Chase those sources to the ground – I’ve written elsewhere on this blog that wikipedia is best viewed as a started point, from which you then want to verify. xkcd seems to think much the same, illustrating something found in a recent popular science book with this cartoon (xkcd’s rollover text is in the legend):
Not very surprisingly this as left several in the science writing community trying to guess what the book was. (I’m not even going to try.)
Popular science for Christmas? – it’s that time of year for Christmas shopping lists–unless you’ve already done your shopping! Over at i09, Annalee Newitz offers a list of popular science reading to consider. It’s good to see Holly Tucker’s Blood Work heading the list.
The value of university education – in a blog post Nat Torkington shares some thoughts on the value of a university education, in particular for those intending to go on to work computer programming. I’ve several minds about his article. I think it’s more than that you go on to do computer programming, but rather what you intend to do with that programming. Different types of applications have different needs.
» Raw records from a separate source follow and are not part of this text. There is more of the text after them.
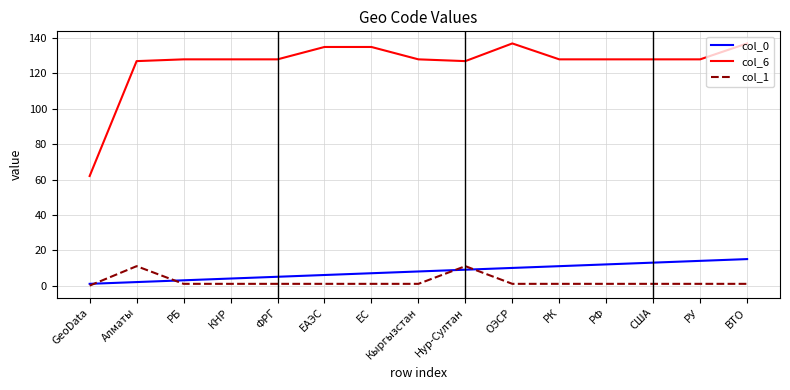

What is the greatest value displayed?

137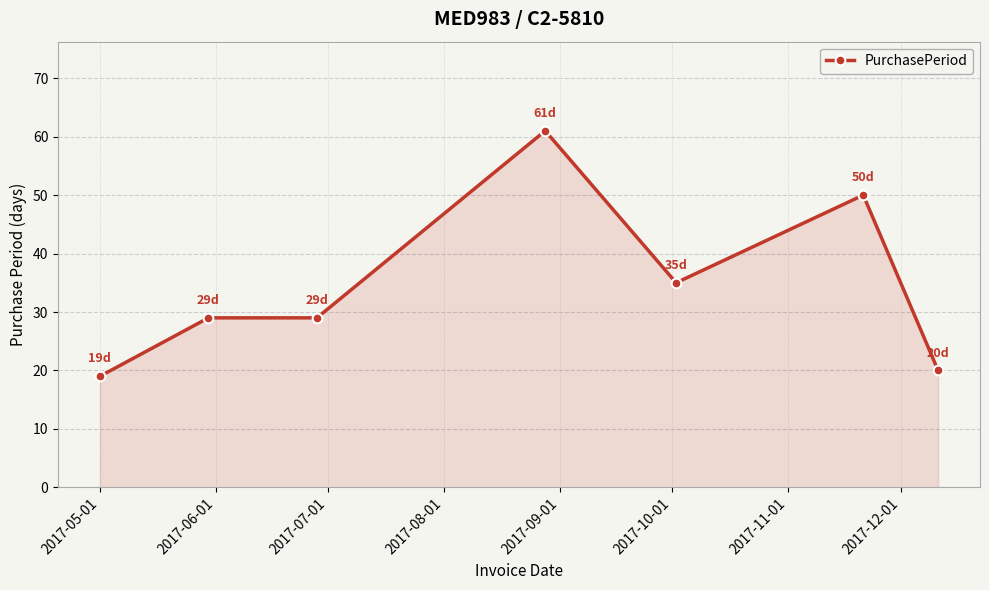

What is the difference between the second highest and minimum values?

31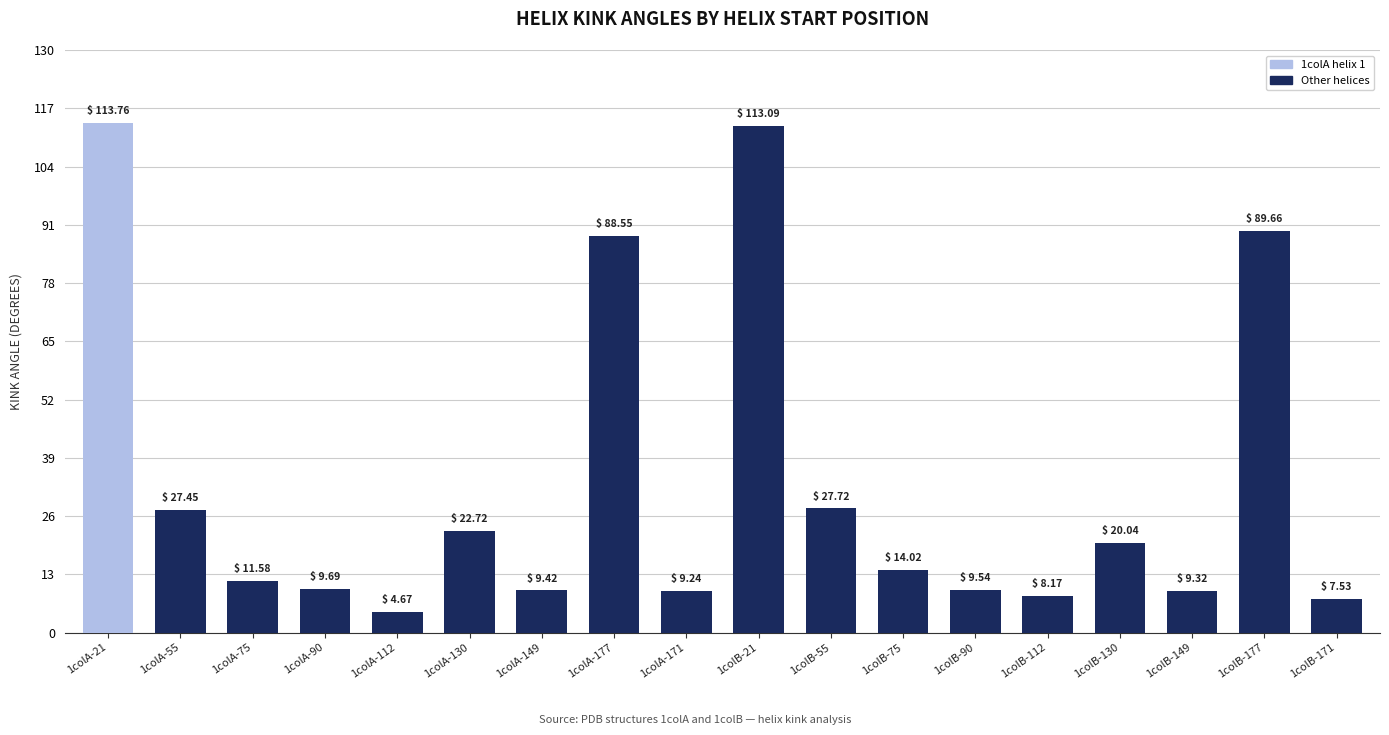

At which category does the chart reach its minimum across all series?

1colA-112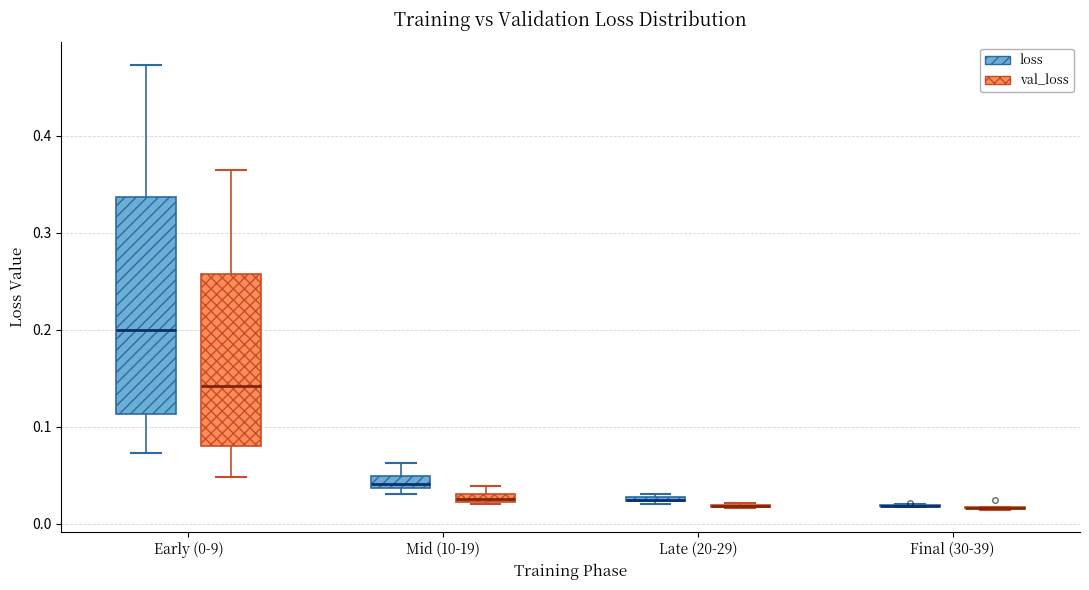

Comparing the boxes themselves (not the whiskers), which one is the tallest?

Early (0-9) (loss)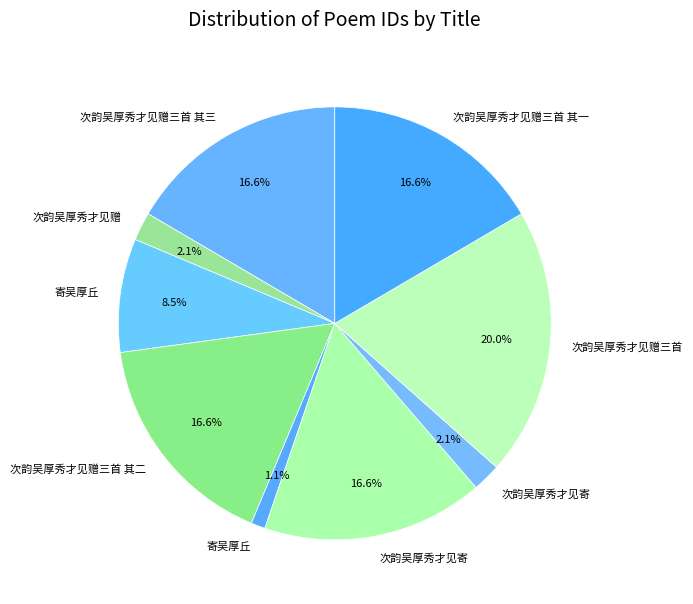

To the nearest percent, what is the difference between the largest and smallest slice percentages?

19%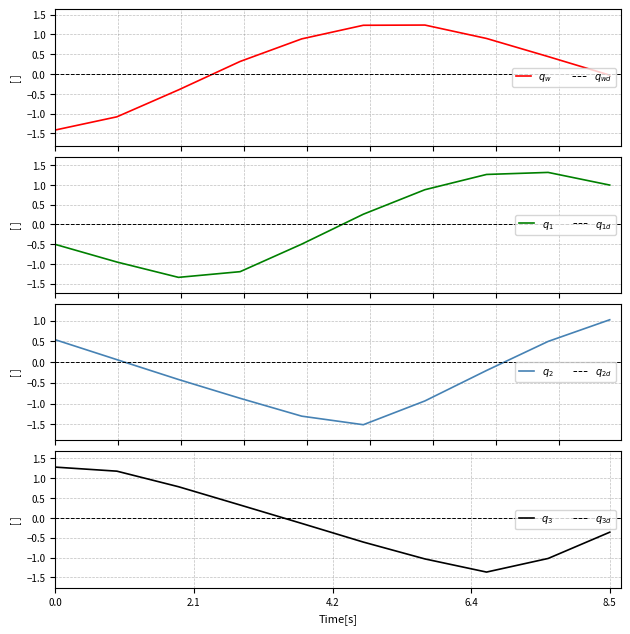

Is this an area chart (filled region under the line)?

No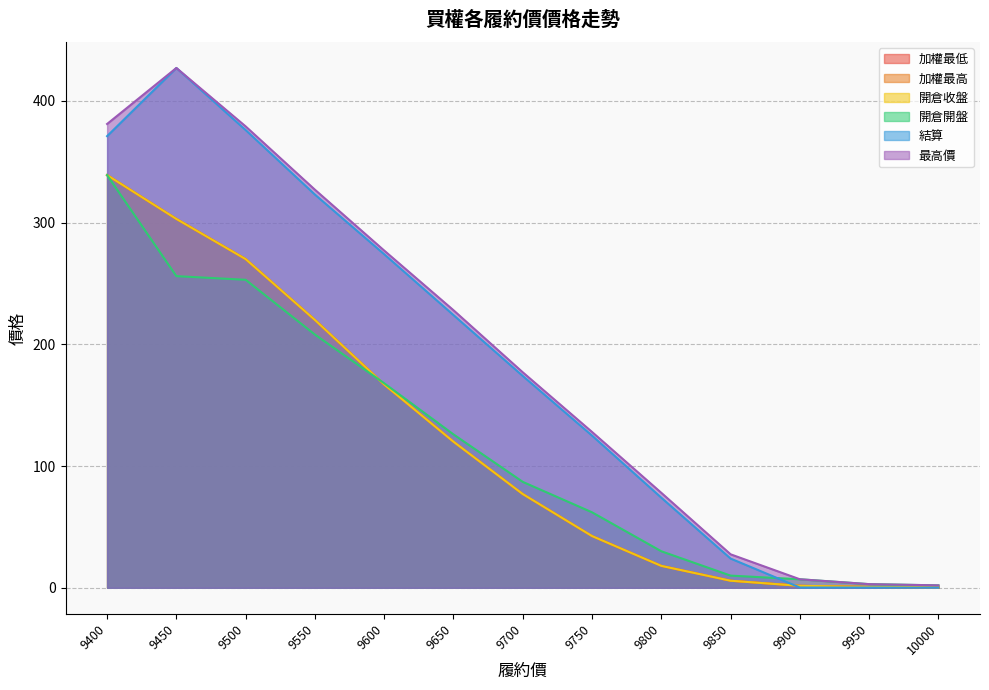

The value of 加權最高 at 9400 is 132.4. True or false?

False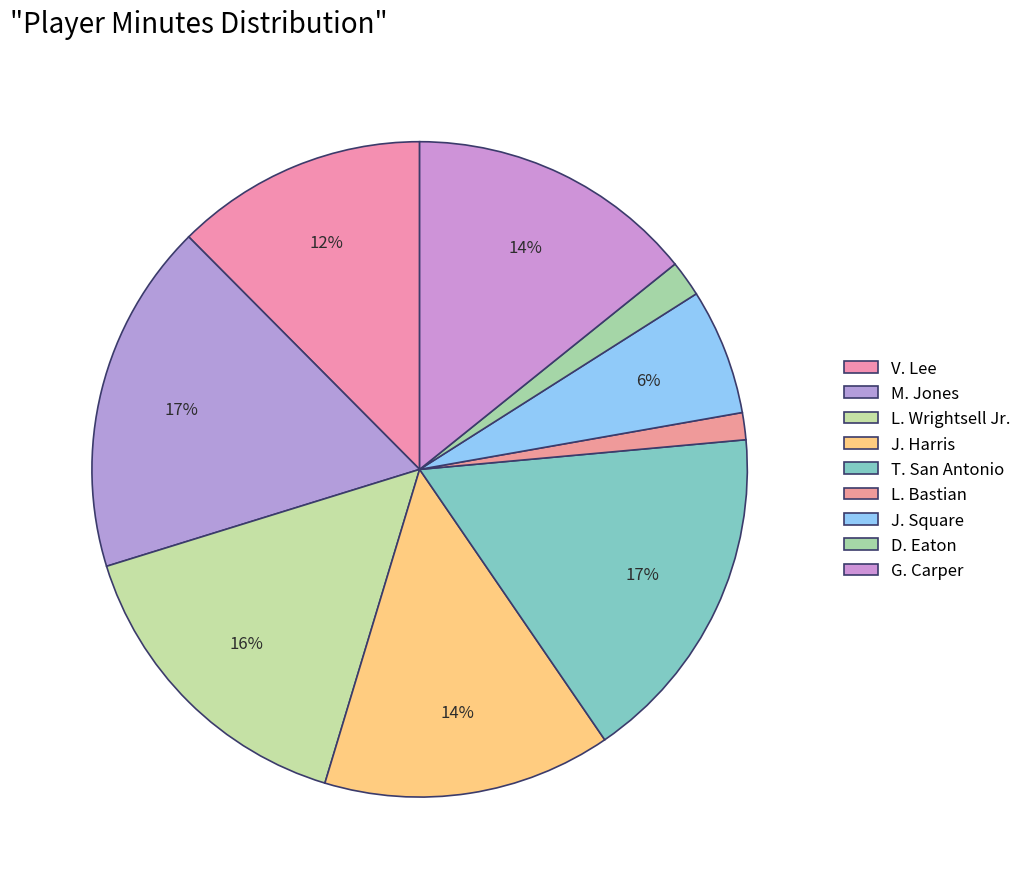

True or false: V. Lee accounts for 2% of the total.

False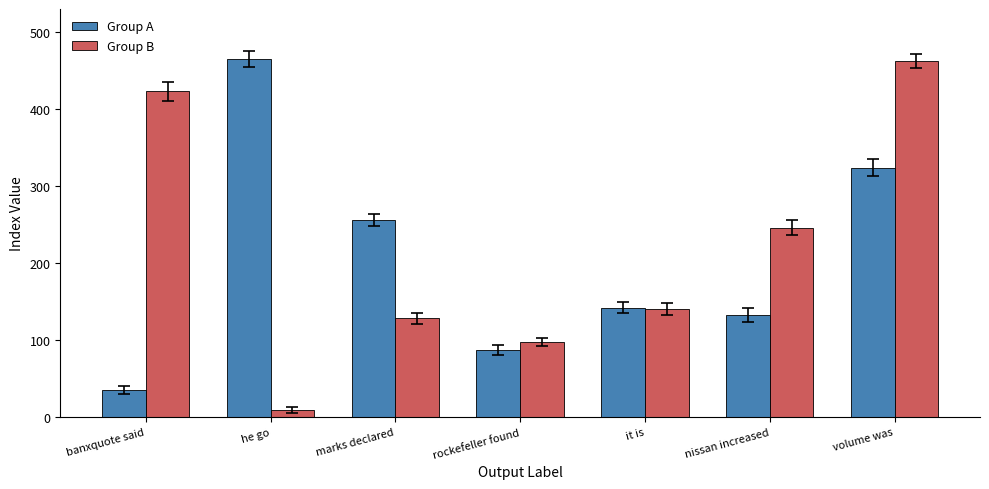

Reading right to left, transcribe all the data shown in this chart.

Group A: volume was=324	nissan increased=133	it is=142	rockefeller found=87	marks declared=256	he go=465	banxquote said=35
Group B: volume was=463	nissan increased=246	it is=140	rockefeller found=97	marks declared=128	he go=9	banxquote said=423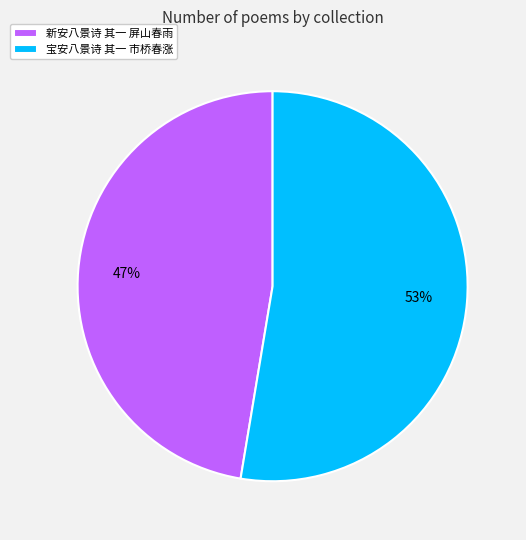

Is it true that 宝安八景诗 其一 市桥春涨 is 66% of the pie?

False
Developing new algorithms for computational biology needs a solid background in algorithms and data structures (along with a solid biology background, too); developing a consumer application has quite different needs. In that sense, perhaps computer programming classes at universities are best though of as matched to, or allied with, some other discipline, rather than ‘just’ programming – ? (I wrote some thoughts on universities as an ‘advice’ post – see the list at the end of this article.)
For a tiny wasp, most neurons lack nuclei – ScienceShot, from Science magazine, offers a single-paragraph piece reporting a study the found that 95% of the neurons in an adult fairy wasp lacked nuclei. (Nuclei, the plural of nucleus, are the organelles that contain a copy of the cell’s genes, it’s genome.)